Wenn auch Hist mit dieser Erklärung nicht ganz befriedigt war, hielt sie doch den Gegenstand nicht für erheblich genug, ihn weiter zu verfolgen. Sie neigte nur ihren Leib einfach vor, bescheiden und sanft die Wahrheit des Vernommenen gelten lassend, und saß da, geduldig die weitern Argumente der Bleichgesichtschwärmerin erwartend.

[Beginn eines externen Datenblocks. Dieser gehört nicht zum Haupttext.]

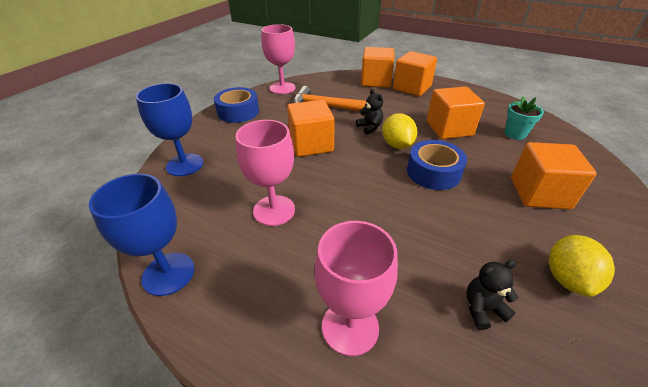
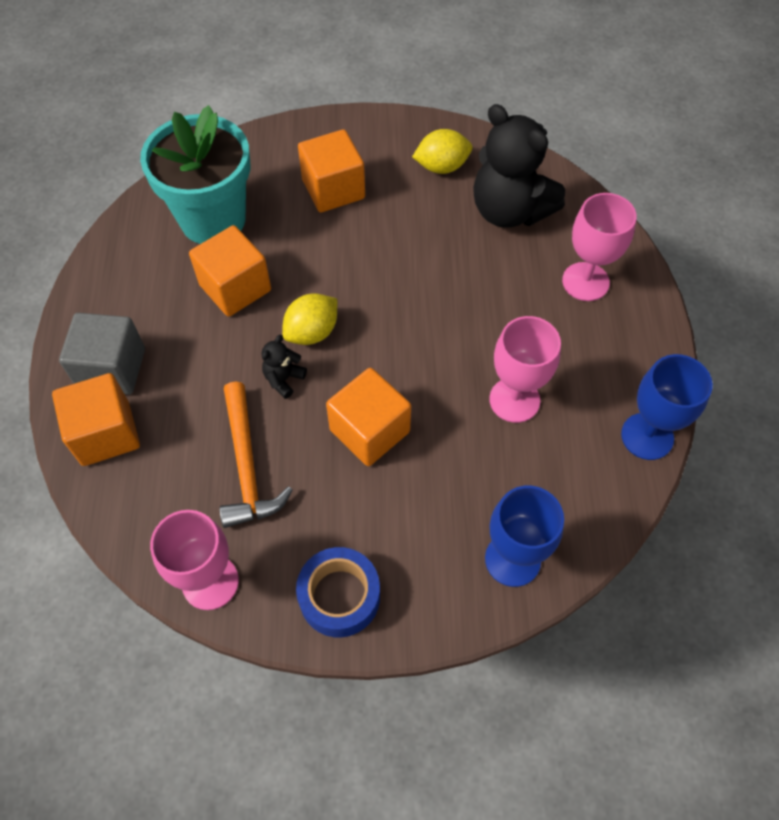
camera: 120 degrees left, 20 degrees up
(412, 88) = (112, 369): orange cube -> grey cube
(433, 172) = (351, 280): blue tape -> none
(482, 309) = (509, 211): black teddy bear -> black teddy bear, size x2.38
(515, 134) = (213, 219): turquoise flower pot -> turquoise flower pot, size x2.32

»Ihr könnt diesen Häuptlingen sagen, dass überall in diesem Buche den Menschen geboten ist, ihren Feinden zu verzeihen, sie wie Brüder zu behandeln, und nie ihren Mitmenschen ein Leid zuzufügen, namentlich auch nicht aus Rachsucht oder sonst einer bösen Leidenschaft. Meint Ihr ihnen dies so sagen zu können, dass sie es wohl verstehen werden, Hist?«
»Es ihnen sagen können wohl, aber sie es nicht leicht verstehen werden.«
Dann erklärte Hist die Ideen Hetty’s, so gut und deutlich sie nur immer konnte, den aufmerksamen Indianern, welche ihre Worte ungefähr mit dem Erstaunen vernahmen, wie es etwa ein Amerikaner unsrer Zeiten an den Tag legen würde bei der Behauptung, dass die große aber schwankende Beherrscherin der menschlichen Dinge der modernen Zeit, die öffentliche Meinung, Unrecht haben könnte. ein Paar von ihnen jedoch, die schon mit Missionären zusammengetroffen, sagten einige erläuternde Worte, und jetzt widmete die Gruppe alle Aufmerksamkeit den Mittheilungen, die nun folgen sollten. Ehe Hetty wieder begann, erkundigte sie sich ernstlich bei Hist, ob die Häuptlinge sie verstanden, und war mit einer ausweichenden Antwort leicht zu befriedigen. »Jetzt will ich den Kriegern einige von den Versen lesen, welche kennen zu lernen ihnen gut ist,« fuhr das Mädchen fort, dessen Benehmen im weitern Verlauf immer ernster und feierlicher wurde; »und sie werden bedenken, dass es die eignen Worte des großen Geistes sind. Für’s erste denn wird Euch geboten: › liebe deinen Nächsten wie dich selbst!‹ Erklärt ihnen das, liebe Hist.«
»Nächster für Indianer kein Bleichgesicht,« antwortete das Delawarische Mädchen mit größerer Bestimmtheit, als sie bisher zu zeigen für gut befunden. »Nächster heißt Irokese für Irokesen, Mohikan für Mohikan, Bleichgesicht für Bleichgesicht. Häuptlinge sonst Nichts nöthig zu sagen.«
»Ihr vergeßt, Hist, das sind die Worte des großen Geistes, und die Häuptlinge müssen ihnen gehorchen so gut als Andere. Hier ist ein andres Gebot: › So dich Jemand schlägt auf den rechten Backen, dem biete den andern auch dar.‹«
»Was das bedeuten?« fragte Hist mit Blitzesschnelle.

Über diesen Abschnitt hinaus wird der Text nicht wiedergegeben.